Paramount Network is delaying the airing of the Heathers reboot out of respect for the recent victims of the Parkland, Florida school shooting.

'Heathers' Gets Postponed

The network released a statement on Wednesday, Feb. 28 confirming their decision to postpone the premiere of the much-awaited retelling of the satirical comedy after the Parkland shooting that left 17 dead and more injured.

"While we stand firmly behind the show, in light of the recent tragic events in Florida and out of respect for the victims, their families and loved ones, we feel the right thing to do is delay the premiere until later this year," the network's official statement reads.

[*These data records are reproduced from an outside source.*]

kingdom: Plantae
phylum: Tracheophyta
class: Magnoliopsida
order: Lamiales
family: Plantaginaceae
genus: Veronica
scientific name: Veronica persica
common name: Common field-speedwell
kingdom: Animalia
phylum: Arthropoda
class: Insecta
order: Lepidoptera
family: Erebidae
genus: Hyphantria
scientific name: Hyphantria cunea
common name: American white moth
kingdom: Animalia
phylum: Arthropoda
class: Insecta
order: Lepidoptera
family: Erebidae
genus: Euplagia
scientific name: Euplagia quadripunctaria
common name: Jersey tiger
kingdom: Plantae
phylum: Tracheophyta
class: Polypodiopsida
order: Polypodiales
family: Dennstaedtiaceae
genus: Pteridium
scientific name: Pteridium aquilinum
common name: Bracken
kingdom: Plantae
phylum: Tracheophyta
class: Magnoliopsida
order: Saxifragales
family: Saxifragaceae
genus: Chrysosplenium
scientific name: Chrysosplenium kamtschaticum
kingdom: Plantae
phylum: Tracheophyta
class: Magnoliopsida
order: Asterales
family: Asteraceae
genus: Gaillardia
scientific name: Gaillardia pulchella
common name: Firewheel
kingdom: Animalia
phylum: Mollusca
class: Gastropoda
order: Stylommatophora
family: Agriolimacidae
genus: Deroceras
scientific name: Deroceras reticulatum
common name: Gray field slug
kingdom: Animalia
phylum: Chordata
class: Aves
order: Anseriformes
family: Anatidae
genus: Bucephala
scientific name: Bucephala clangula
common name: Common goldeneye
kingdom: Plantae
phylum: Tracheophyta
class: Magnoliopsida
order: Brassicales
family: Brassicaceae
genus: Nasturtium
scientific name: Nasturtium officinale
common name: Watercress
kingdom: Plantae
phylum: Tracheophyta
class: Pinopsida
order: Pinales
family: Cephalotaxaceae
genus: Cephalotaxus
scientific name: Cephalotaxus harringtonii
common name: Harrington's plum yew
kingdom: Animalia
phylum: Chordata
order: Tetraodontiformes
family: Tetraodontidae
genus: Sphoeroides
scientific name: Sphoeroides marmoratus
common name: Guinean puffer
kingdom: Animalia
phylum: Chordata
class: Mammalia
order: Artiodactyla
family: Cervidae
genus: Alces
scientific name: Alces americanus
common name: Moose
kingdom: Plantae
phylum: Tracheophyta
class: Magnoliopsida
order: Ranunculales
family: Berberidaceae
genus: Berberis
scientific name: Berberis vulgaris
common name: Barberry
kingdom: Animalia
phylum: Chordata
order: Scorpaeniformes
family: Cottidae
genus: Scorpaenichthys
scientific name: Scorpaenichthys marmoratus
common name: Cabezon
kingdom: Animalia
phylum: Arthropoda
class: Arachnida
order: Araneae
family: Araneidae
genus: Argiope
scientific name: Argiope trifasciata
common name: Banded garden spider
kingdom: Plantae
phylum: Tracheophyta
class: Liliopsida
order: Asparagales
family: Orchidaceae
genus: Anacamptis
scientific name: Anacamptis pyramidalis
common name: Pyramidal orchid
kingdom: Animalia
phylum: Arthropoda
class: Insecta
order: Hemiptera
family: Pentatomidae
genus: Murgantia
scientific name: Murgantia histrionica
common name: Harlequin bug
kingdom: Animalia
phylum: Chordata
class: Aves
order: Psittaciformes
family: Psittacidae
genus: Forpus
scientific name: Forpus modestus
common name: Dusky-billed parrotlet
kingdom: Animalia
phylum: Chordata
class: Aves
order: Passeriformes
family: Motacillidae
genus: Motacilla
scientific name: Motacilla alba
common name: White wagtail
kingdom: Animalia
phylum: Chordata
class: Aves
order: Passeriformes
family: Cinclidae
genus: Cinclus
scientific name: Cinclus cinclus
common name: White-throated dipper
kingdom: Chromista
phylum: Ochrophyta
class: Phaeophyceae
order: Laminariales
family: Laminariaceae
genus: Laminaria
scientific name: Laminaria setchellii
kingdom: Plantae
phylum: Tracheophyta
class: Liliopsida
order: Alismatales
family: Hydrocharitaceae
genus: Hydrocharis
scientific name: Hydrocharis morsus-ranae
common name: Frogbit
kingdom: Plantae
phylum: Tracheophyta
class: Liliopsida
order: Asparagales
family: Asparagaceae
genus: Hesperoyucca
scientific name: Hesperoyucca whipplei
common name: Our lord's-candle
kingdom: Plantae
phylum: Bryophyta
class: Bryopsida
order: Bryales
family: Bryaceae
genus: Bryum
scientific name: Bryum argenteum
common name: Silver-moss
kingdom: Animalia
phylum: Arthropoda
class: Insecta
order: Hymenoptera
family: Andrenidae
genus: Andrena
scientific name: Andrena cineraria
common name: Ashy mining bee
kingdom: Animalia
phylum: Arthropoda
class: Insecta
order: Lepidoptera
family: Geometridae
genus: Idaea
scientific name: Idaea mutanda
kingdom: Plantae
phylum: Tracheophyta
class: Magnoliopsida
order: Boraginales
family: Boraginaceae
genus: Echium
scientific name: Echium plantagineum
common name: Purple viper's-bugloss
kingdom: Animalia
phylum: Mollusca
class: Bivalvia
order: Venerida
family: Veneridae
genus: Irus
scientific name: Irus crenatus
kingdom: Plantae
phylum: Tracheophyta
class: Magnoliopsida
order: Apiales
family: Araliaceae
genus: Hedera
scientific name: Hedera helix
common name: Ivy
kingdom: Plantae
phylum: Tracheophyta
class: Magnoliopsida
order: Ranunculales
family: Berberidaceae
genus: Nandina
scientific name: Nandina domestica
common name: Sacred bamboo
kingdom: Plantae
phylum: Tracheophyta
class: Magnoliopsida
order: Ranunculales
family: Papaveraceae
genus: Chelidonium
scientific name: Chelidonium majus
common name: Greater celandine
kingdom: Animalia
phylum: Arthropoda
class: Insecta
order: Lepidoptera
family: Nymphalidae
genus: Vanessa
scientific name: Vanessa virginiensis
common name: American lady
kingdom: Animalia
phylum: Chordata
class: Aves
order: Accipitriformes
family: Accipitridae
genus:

Like the 1988 original film of the same name, the Heathers television series is expected to tackle many difficult subjects through the lens of high school students. Some of the issues include race, socio-economic status, and gun violence.

New Take On The 'Heathers'

Based on an '80s cult favorite starring Winona Ryder, Christian Slater, and Shannen Doherty, the new reimagining of Heathers features a youthful cast that offers a new look to the original story.

The three Heathers (Jasmine Mathews, Brendan Scannell, and Melanie Field) are the fearsome trio of popular kids, while Veronica and J.D. (Grace Victoria Cox and James Scully) are fellow high school students. Selma Blair also stars, while Doherty is set to be a guest in the pilot episode.

The original film is a cult classic, but critics aren't loving the reboot yet. A handful of reviews have already been released with most underwhelmed by the supposedly modern take on the Mean Girls of the '80s.

Refinery29 calls the show "an insult to teens in 2018," while The Hollywood Reporter chimes in saying the television show "lacks the movie's wit and wastes time with a boring pair of leads."

For now, fans will have to wait to see the new-look of Heathers for themselves. While Heathers was originally set to begin airtime on March 7, no updated release date has been confirmed.

Television Delays

The Paramount Network series is only one of multiple television series that opted out of their original airing dates out of respect of real-world tragedies.

USA Network postponed the release of Shooter twice in light of violence in the United States. The same network delayed the season one finale of another show Mr. Robot after the on-air shooting of a television reporter in Virginia.

Just last year, Netflix's The Punisher pulled out of its scheduled appearance at the New York City Comic-Con following the Las Vegas attack that resulted in 58 deaths.